Gatepiers, Lochbank is a Grade B listed building in the Dumfries and Galloway local planning authority area, Scotland. First listed on 23 May 2005. House.

Gatepiers, Lochbank

WRENN ID
fallen-attic-azure
Grade
B
Local Planning Authority
Dumfries and Galloway
Country
Scotland
Date first listed
23 May 2005
Type
House
Source
Historic Environment Scotland listing

Description

Gatepiers, Lochbank

Built 1784-85, with 19th century additions and alterations, this Grade B listed building is a 2-storey house with attic and cellar, situated on the west banks of Carlingwark Loch. The original 3-bay structure was extended to the northeast with a lower 2-storey service wing and to the southwest with a 2-storey drawing room extension. A stair tower stands to the rear (northwest), later converted to a water tower, with various ancillary outbuildings also positioned to the rear.

The exterior is rendered in painted harl with painted ashlar dressings and quoin strips, featuring a base course and eaves course. The principal southeastern elevation displays a slightly advanced centre bay typical of 18th century design. An early 19th century segmental bowed porch, a notable Regency feature, dominates the centre, complete with a flagstoned segmental plinth, stone steps, plain iron railings, and latticed iron pilasters and pelmet beneath a swept lead roof. The porch contains a tripartite doorway with dividing colonettes, panelled aprons to the sidelights, a panelled door, and a sunburst fanlight with metope and triglyph surround. A single window sits above, flanked by later stone mullioned bipartite windows. The drawing room extension to the outer left projects slightly, with a striking 4-light corniced window and two single windows above. The service wing to the outer right features a 2-bay windowed gable that breaks the eaves.
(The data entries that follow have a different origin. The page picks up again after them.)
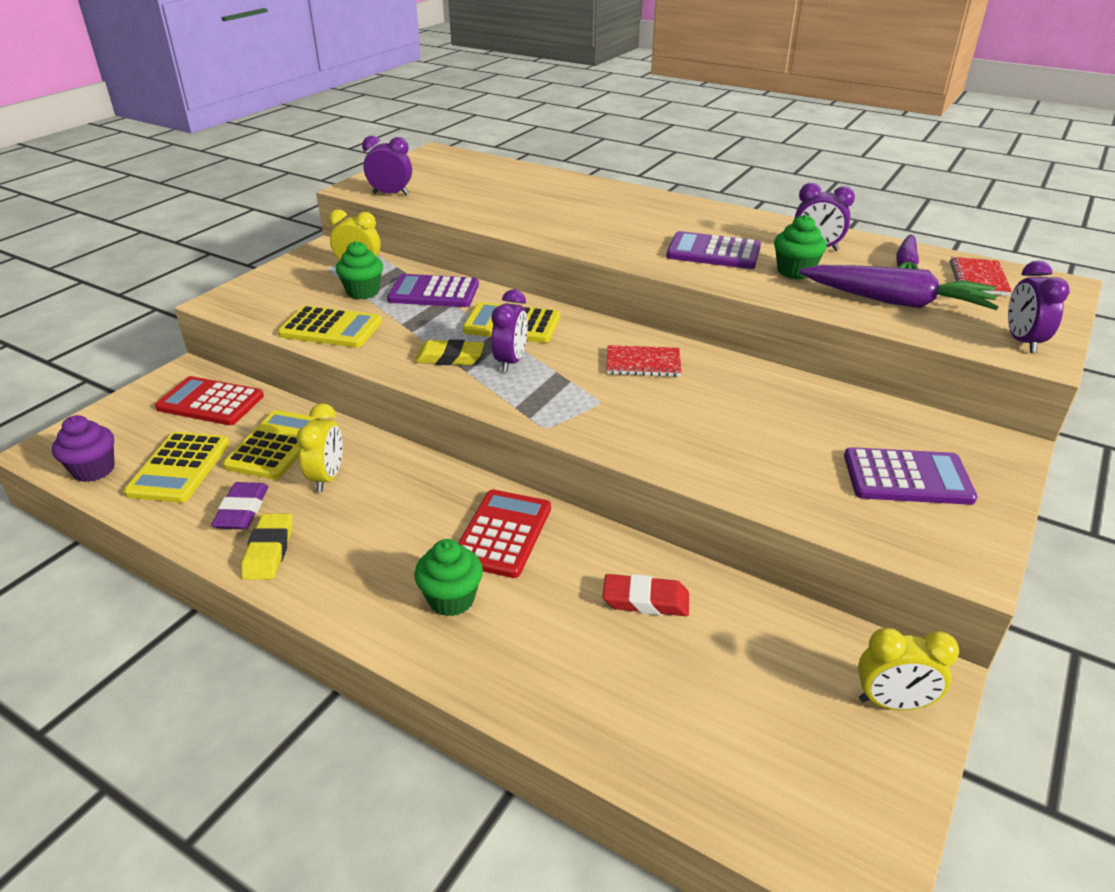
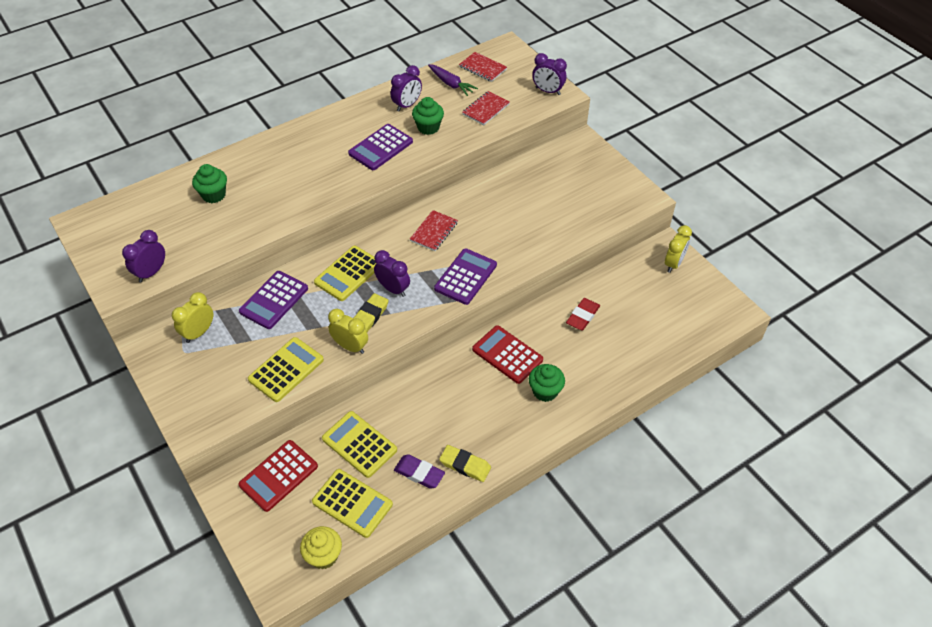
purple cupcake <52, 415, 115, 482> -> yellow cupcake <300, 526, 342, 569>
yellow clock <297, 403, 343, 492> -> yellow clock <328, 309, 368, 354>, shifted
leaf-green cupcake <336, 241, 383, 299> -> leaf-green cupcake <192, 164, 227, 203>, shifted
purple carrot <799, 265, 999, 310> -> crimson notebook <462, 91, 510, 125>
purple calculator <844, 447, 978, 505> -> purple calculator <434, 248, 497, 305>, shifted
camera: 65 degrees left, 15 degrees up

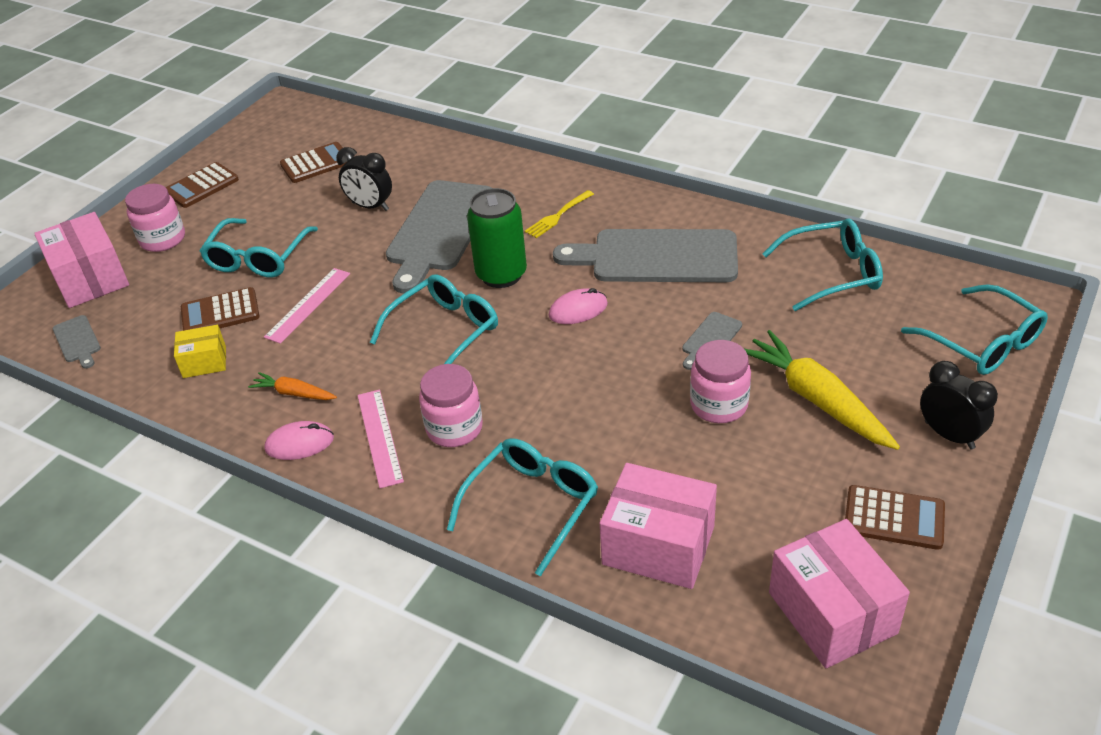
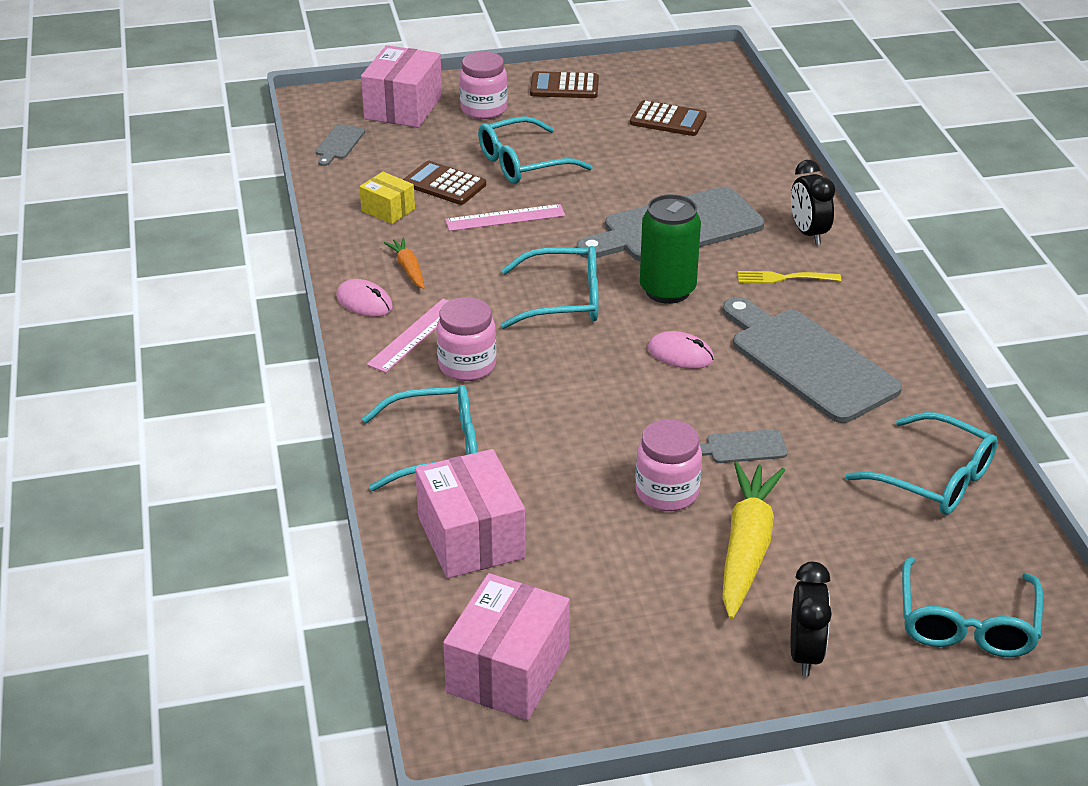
jet-black clock <336, 147, 392, 211> -> jet-black clock <791, 160, 835, 245>, shifted
dark brown calculator <845, 485, 945, 550> -> none
camera: 45 degrees right, 5 degrees down

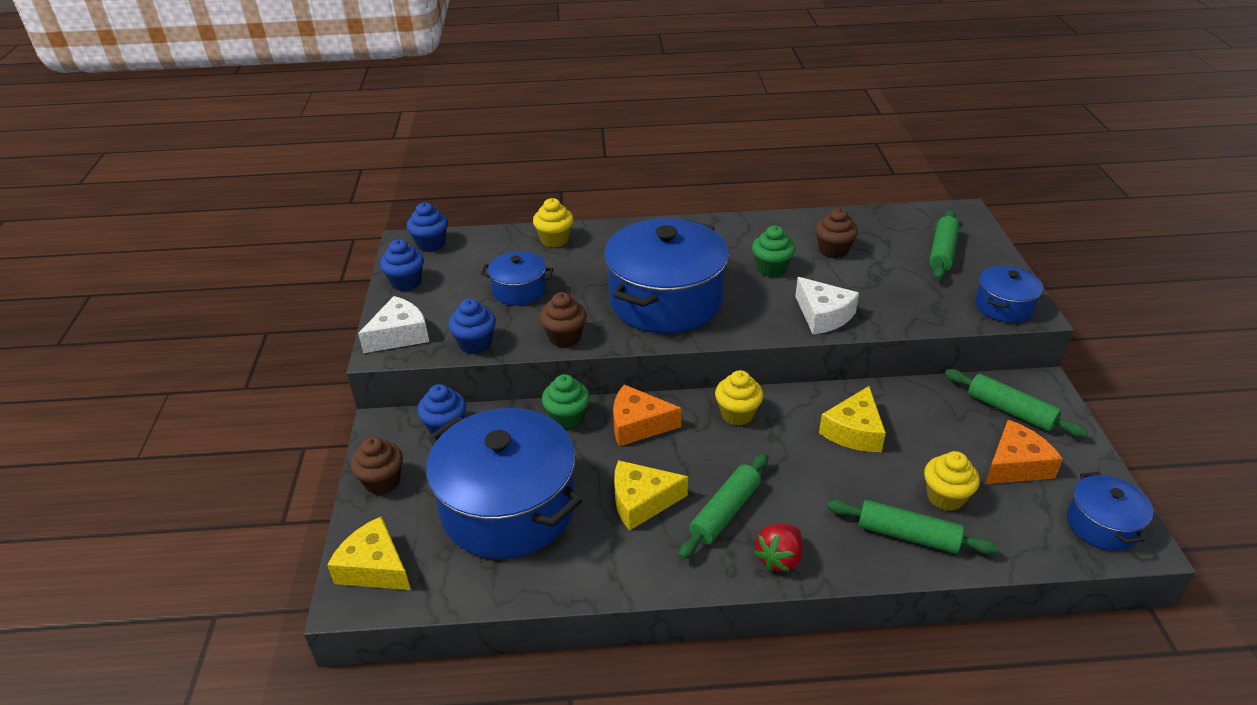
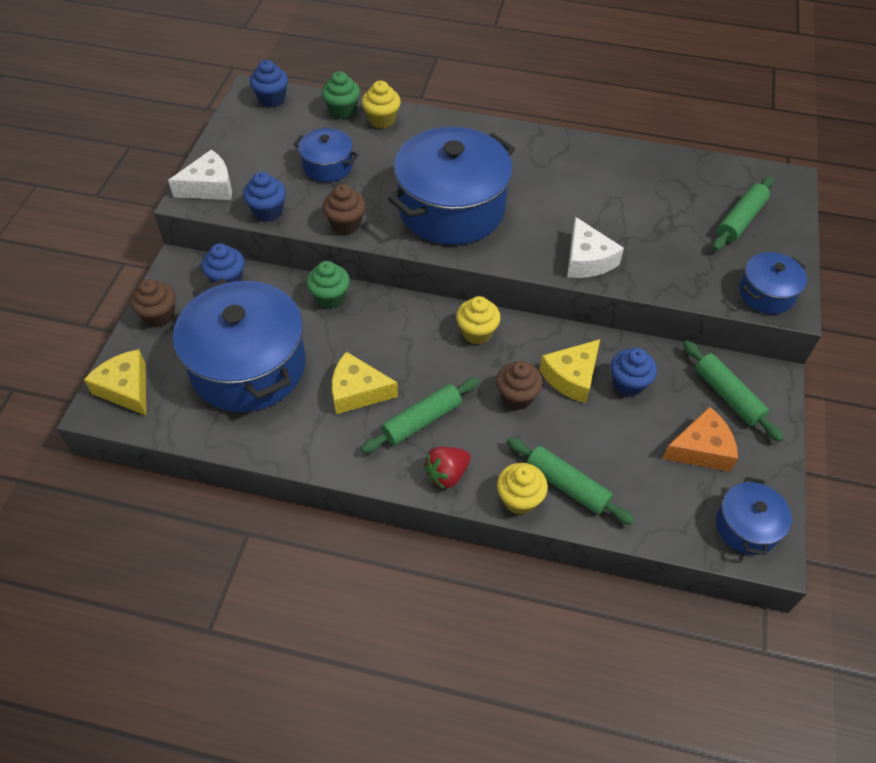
blue cupcake <380, 239, 424, 291> -> blue cupcake <611, 348, 657, 396>, shifted
bright orange piece of cheese <613, 385, 681, 446> -> none
leaf-green cupcake <752, 226, 795, 277> -> leaf-green cupcake <322, 71, 360, 119>, shifted
dark brown cupcake <815, 208, 858, 259> -> dark brown cupcake <496, 361, 543, 410>, shifted
yellow cupcake <924, 451, 980, 511> -> yellow cupcake <497, 463, 548, 515>, shifted
camera: 15 degrees right, 15 degrees up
The rear northwest elevation comprises a piend-roofed stair tower at the original centre with a lean-to addition in the re-entrant formed between it and a piend-roofed former water tower, a projecting service gable, and further ancillary range extending northward.

Timber sash and case windows predominate, mostly with 4-pane glazing patterns and horns, many of high quality replacement standard. A broad coped stone wallhead stack rises from the original southwest side elevation, while more slender stacks sit at the gableheads of the later additions. The roof is covered in graded grey slates with Lancashire slates to the rear. The original house has a piended roof; the 19th century additions are gabled. Cast-iron guttering with some funnel water hoppers complete the external detailing.

Interior

The interior displays excellent decorative detailing, much of which dates to the 19th century. The plan is single-pile with a rear corridor serving both floors. Evidence suggests the house's orientation was reoriented to face the loch, with the stair tower introduced and the plan form fundamentally altered, accounting for the substantial 19th century decorative work.

Notable features include fine plasterwork to cornicing with shouldered and decorative archways, and ornate ceiling roses. The chimneypieces are particularly distinguished, including one imported from the Lion's Club on Sauchiehall Street, Glasgow dating to the 1800s, alongside several 'Adam' style and classical timber and marble examples, one notably featuring a carved tablet depicting stone masons at work. A carved timber stair and round archways opening into the corridor from the first floor landing add further interest. A fine run of linen cupboards occupies the first floor, and the rooms retain panelled doors and panelled shutters. Cellarage extends beneath the house.

Boundary Walls and Gatepiers

A long run of curving harl-pointed rubble whinstone boundary walls, topped with sandstone coping, lines the roadside to the north. Dating to the late 18th or early 19th century with some later minor realignment, these walls extend from the northeast of the house to the southwest, continuing around the former lodge at Littlebank and along the road to Threave, bordering Gallows Slot, and reaching down to the shore of the loch to the north.

A fine pair of sandstone gatepiers with cornices and ball finials stands at the head of the drive, though these have been re-sited. Additional plain sandstone piers and both pedestrian and vehicular gateways complete the entrance arrangement.